Two weeks later, we finally – after months of trying – found a sippy cup that he liked.  Suddenly cold milk was all good.  A straw was fabulous!  Mama was free.

But you know what?  I actually felt sad.  It was then that the realization hit me.

My accomplishment wasn’t so much in making it to a year, though I am proud of it.  No, the real accomplishment is that I finally arrived at a place I wanted to be.  Though it’s over, I still have the bonding, the wonder, the beauty of it all.

The Should finally wisped away, and what was left was the fact that when I didn’t want to, I didn’t.  But this time I wanted to, so I did.

Which is, ironically, how it should be.

7 Responses to Accomplishment
  1. Gramma
    August 11, 2011 | 9:50 pm

    well done, susie-girl…not the nursing, which is good, but figuring out your experience. well-done

  2. Rendy
    August 12, 2011 | 8:35 am

    pretty sure i didn’t think anything close to that

    • Jessica@Team Rasler
      August 12, 2011 | 2:15 pm

      Thanks, man. I just figured you were too nice to say it out loud! : )

  3. Humanmama AJ Dilling
    August 12, 2011 | 11:23 am

    Well, should you start trying for another, or what?! Good for you on the WHOLE YEAR. It’s not easy, but it’s good.

    • Jessica@Team Rasler
      August 12, 2011 | 2:22 pm

      Not yet!! I told my husband that I could NOT believe that when Sebastian was Theo’s age, we had only two more months before I got pregnant again. Yikes! Definitely different on the other side of two.

      • Gramma
        August 14, 2011 | 11:17 am

        hmmm, are you sure. Baby B is growing too fast up here in BC. I think she would love a baby cousin…or maybe that’s just gramma!

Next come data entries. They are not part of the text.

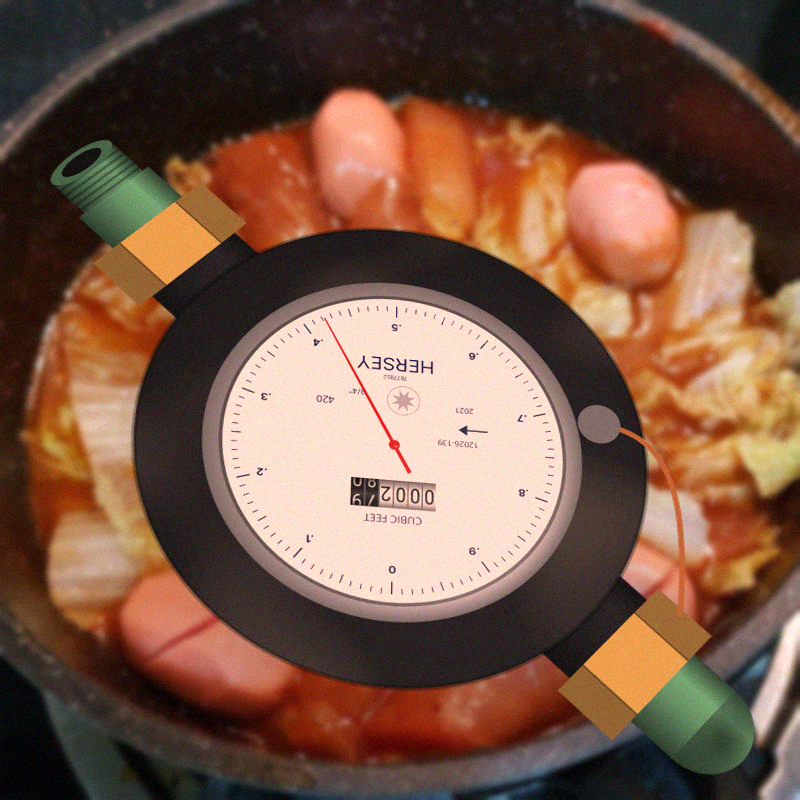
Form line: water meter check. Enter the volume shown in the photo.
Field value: 279.42 ft³
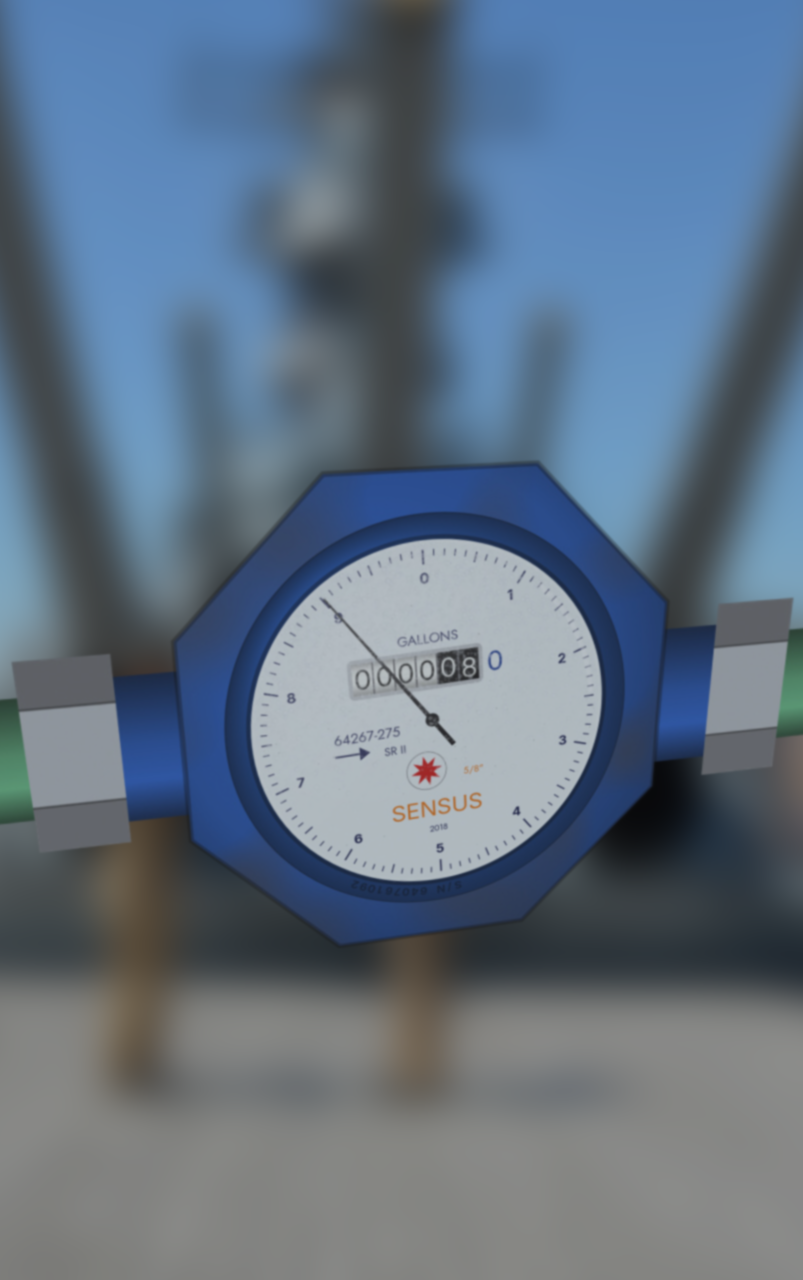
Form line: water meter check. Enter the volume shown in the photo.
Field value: 79.0 gal
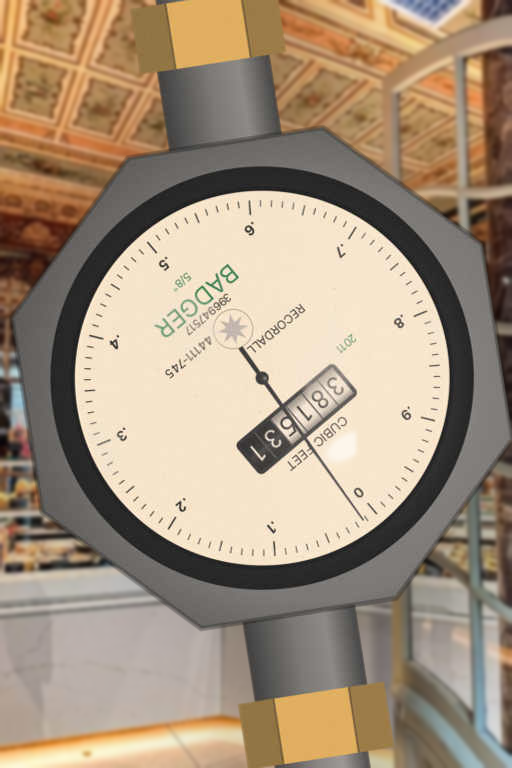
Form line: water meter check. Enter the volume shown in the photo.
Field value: 381531.01 ft³
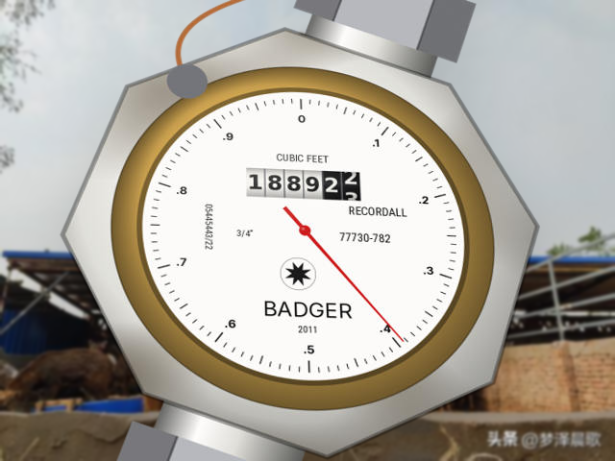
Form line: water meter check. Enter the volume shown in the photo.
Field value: 188922.39 ft³
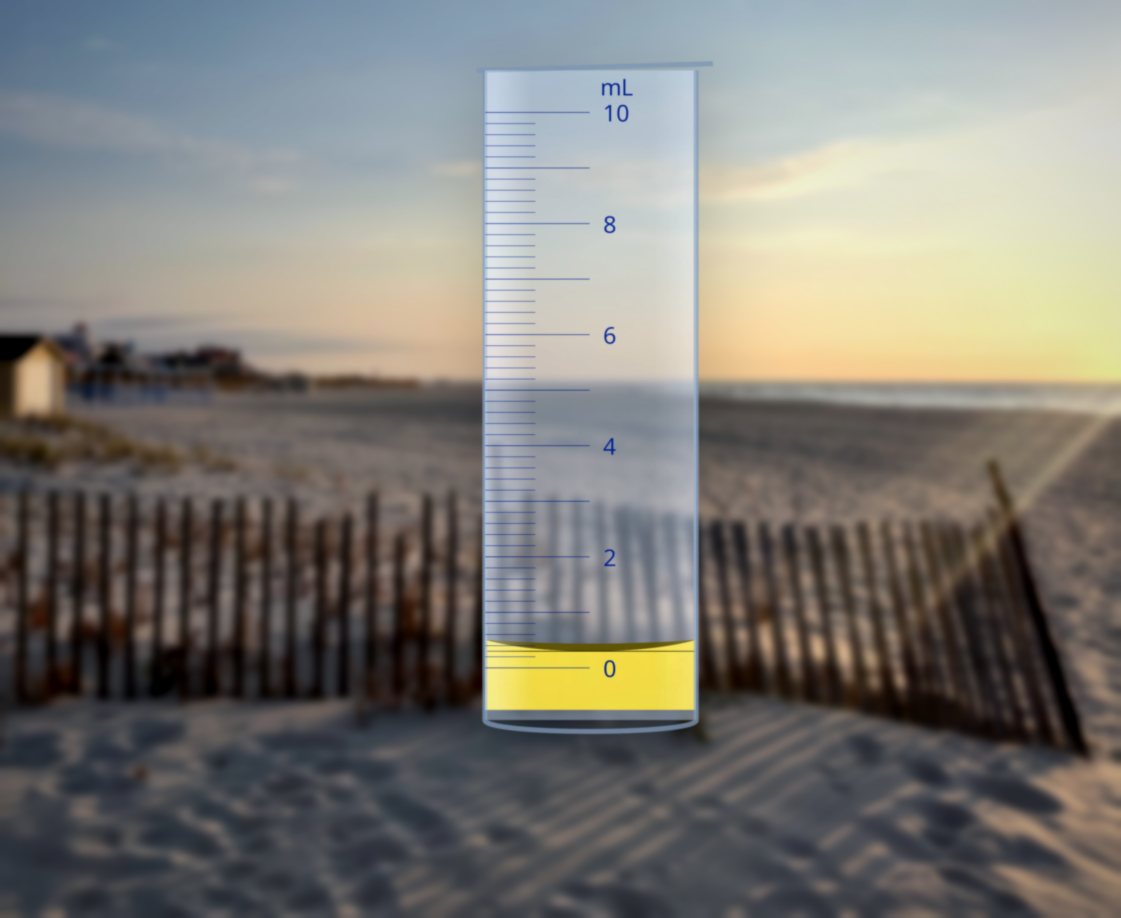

  4. Jean Has Been Shopping
    August 21, 2011 | 6:37 pm

    I applaud you for reaching your goal, and for being so understanding to those who can’t or don’t. How are you managing to continue the balance of part-time work, motherhood and everything else that fills our lives? Running 3 blogs … I can’t even fathom that.
    Thanks for stopping by my site. It’s great to meet you.